[Symptom] A monitoring alarm is received, indicating that the container memory usage is too high, and the service is restarted abnormally for multiple times.

View the monitoring service cpuUsage (CPU usage). The following figure shows the monitoring information.

[Troubleshooting]
1. Log in to the node where the service is deployed and run the docker stats command to check the CPU usage of Docker.

2. Run the docker exec -it container ID /bin/bash command to access the Docker container with high CPU usage.
Run the top command to check the CPU usage of a specific process in the container. If the top command cannot be used, run the export TERM=dumb command and then run the top command.


3. Run the top -H -p process ID command to check the thread CPU usage of the process.

4. According to the preceding check method, the cause of the high CPU and memory usage of the Java process cannot be determined.
5. Locate the fault based on logs. Go to the log directory and check the service logs.
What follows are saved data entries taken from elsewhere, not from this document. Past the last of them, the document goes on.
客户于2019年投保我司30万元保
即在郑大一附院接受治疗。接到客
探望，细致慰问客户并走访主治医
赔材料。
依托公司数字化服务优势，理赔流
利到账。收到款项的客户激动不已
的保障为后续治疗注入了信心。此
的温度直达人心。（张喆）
The error message "GC overhead limit exceeded" is displayed.
The amount of time to perform garbage collection (GC) is too high and the amount of effective calculation is too small. By default, the JVM throws this error if GC takes more than 98% of time and GC reclaims less than 2% of memory.

6. The sorting directory contains 7.3 GB preprocessed data, and a large number of preprocessed tasks are stacked. As a result, the memory and CPU usage of the container is high.

[Solution]
Temporary solution: Delete the BDI shared data stored in the /user/gtsai_manas_gz_w/AI/foundation/other/sorting directory of the Hadoop cluster and clear data in the container.
Solution: Follow-up rectification scheme: Process stacked tasks in batches instead of all tasks at a time.